Today, I received a Google Alert that I had been mentioned in The New York Times. Yes!
I wondered what “section” I’d made it into. Maybe the business section? Or the technology blog? And, I started thinking about the “sections” in the NYT and in The Economist. In the days of print media, space was finite. If you wanted to make it into the Times, you had to meet the cut. It was the news that’s fit to print. The Economist looks the same, week in, week out. In the transition to digital, these properties have leveraged their brand to create and abuse infinite space because, well, space on the Web is virtually free. I wonder how many sections the NYT has now. The Economist has guest bloggers, who are in fact named in the byline!
I say all of this because, guess where I ended up in the NYT? On this guy’s clown blog,”You’re the Boss.” Do me a favor and read this garbage. It is *the single worst* piece of garbage I’ve ever read on the NYT. Seriously. Read this article. It is not written by a NYT writer. This post is like the bastard lovechild of a one-night stand between Paper.li and Summify. I mean, who even sanctioned this at the Times, or worse, let this through the editing process? I give the author credit for having the most mentions of random people and articles in the history of a blog post. It also has zero comments.

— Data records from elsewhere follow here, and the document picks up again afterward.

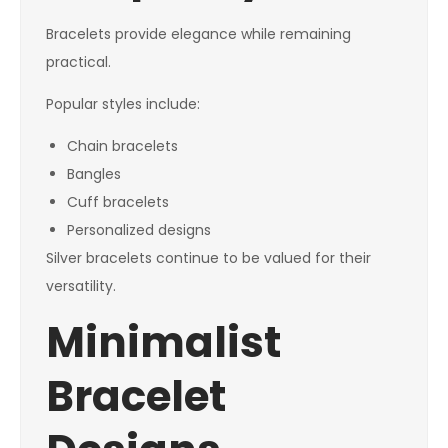
Bracelets provide elegance while remaining
practical.
Popular styles include:
Chain bracelets
Bangles
Cuff bracelets
Personalized designs
Silver bracelets continue to be valued for their
versatility.
Minimalist
Bracelet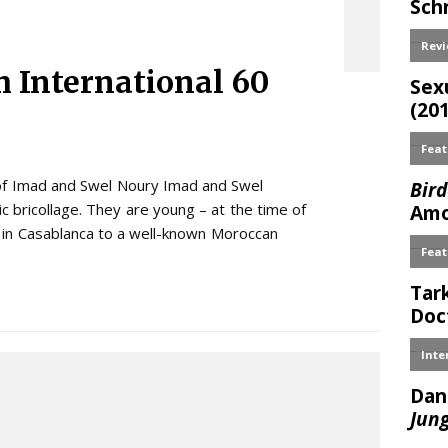
 International 60
 of Imad and Swel Noury Imad and Swel
c bricollage. They are young – at the time of
n in Casablanca to a well-known Moroccan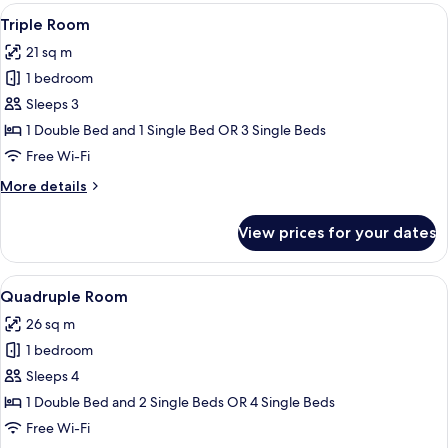
Room
View
A small, neatly arranged bedroom with
4
Triple Room
all
21 sq m
photos
1 bedroom
for
Triple
Sleeps 3
Room
1 Double Bed and 1 Single Bed OR 3 Single Beds
Free Wi-Fi
More
More details
details
for
View prices for your dates
Triple
Room
View
A hotel room with a bed, a desk, a chai
5
Quadruple Room
all
26 sq m
photos
1 bedroom
for
Quadruple
Sleeps 4
Room
1 Double Bed and 2 Single Beds OR 4 Single Beds
Free Wi-Fi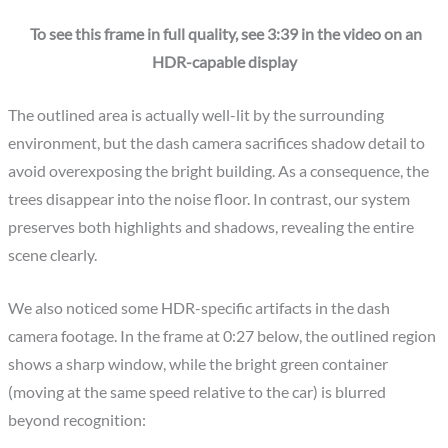
To see this frame in full quality, see 3:39 in the video on an
HDR-capable display
The outlined area is actually well-lit by the surrounding
environment, but the dash camera sacrifices shadow detail to
avoid overexposing the bright building. As a consequence, the
trees disappear into the noise floor. In contrast, our system
preserves both highlights and shadows, revealing the entire
scene clearly.
We also noticed some HDR-specific artifacts in the dash
camera footage. In the frame at 0:27 below, the outlined region
shows a sharp window, while the bright green container
(moving at the same speed relative to the car) is blurred
beyond recognition: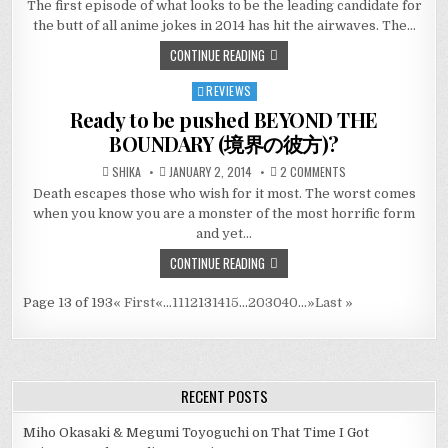
The first episode of what looks to be the leading candidate for
the butt of all anime jokes in 2014 has hit the airwaves. The…
CONTINUE READING
REVIEWS
Posted
in
Ready to be pushed BEYOND THE
BOUNDARY (境界の彼方)?
ON
SHIKA
JANUARY 2, 2014
2 COMMENTS
READY
Death escapes those who wish for it most. The worst comes
TO
BE
when you know you are a monster of the most horrific form
PUSHED
BEYOND
and yet…
THE
BOUNDARY
CONTINUE READING
(境
界
の
彼
Page 13 of 193
« First
«
...
11
12
13
14
15
...
20
30
40
...
»
Last »
方)?
RECENT POSTS
Miho Okasaki & Megumi Toyoguchi on That Time I Got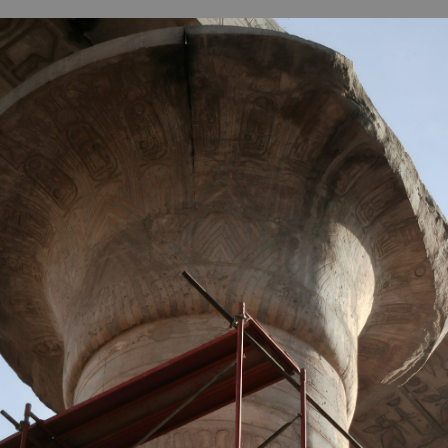
B
H
ILL
OCKER Photographs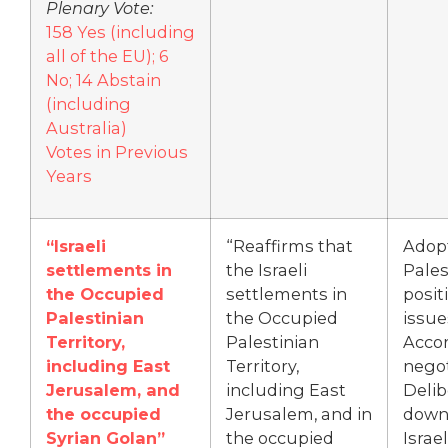
Plenary Vote:
158 Yes (including
all of the EU); 6
No; 14 Abstain
(including
Australia)
Votes in Previous
Years
“Israeli
“Reaffirms that
Adop
settlements in
the Israeli
Pales
the Occupied
settlements in
posit
Palestinian
the Occupied
issue
Territory,
Palestinian
Accor
including East
Territory,
negot
Jerusalem, and
including East
Delib
the occupied
Jerusalem, and in
down
Syrian Golan”
the occupied
Israel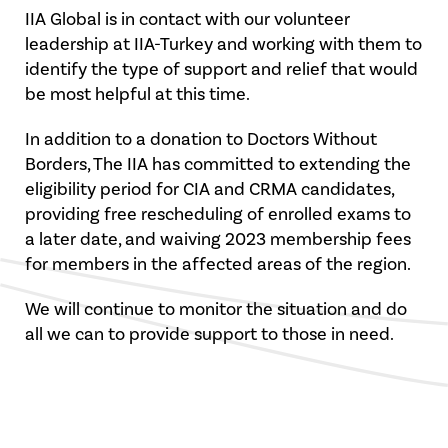
IIA Global is in contact with our volunteer
leadership at IIA-Turkey and working with them to
identify the type of support and relief that would
be most helpful at this time.
In addition to a donation to Doctors Without
Borders, The IIA has committed to extending the
eligibility period for CIA and CRMA candidates,
providing free rescheduling of enrolled exams to
a later date, and waiving 2023 membership fees
for members in the affected areas of the region.
We will continue to monitor the situation and do
all we can to provide support to those in need.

Who is this author? I have no idea, but his trick worked and I checked out his profile and — shocker — turns out he also writes at Forbes and The Huffington Post, two places that survive largely because of their clever recruitment of people who want to say they write columns at Forbes and HuffPo. Dig a bit deeper and this guy has parlayed it all into countless TV spots on FOX, CNN, and you name it. And, good for him. He has mastered the multimedia-parlay game of checkers.
Ultimately, he’s doing his own thing and that’s cool. No big deal, and I don’t blame it. You gotta do what you gotta do. But it says something if the NYT is letting this type of garbage onto its site, unchecked. The NYT has the largest global brand for news and information, period.
Instead of using the Web to create infinite sections for posts like these, a premium brand like the NYT should be limiting what they publish and curate so that readers only associate their brand with the highest quality and most relevant content, news, opinions, and other types of reporting. What makes media brands great and trustworthy are limiting sections, framing issues for readers, and having a process that filters for the best information. Finally, lest you think I’m just bitter I wasn’t really mentioned in the Times, I actually think I should never be mentioned in the Times, so that as soon as I got this alert, it was evident to me that it wasn’t going to be good.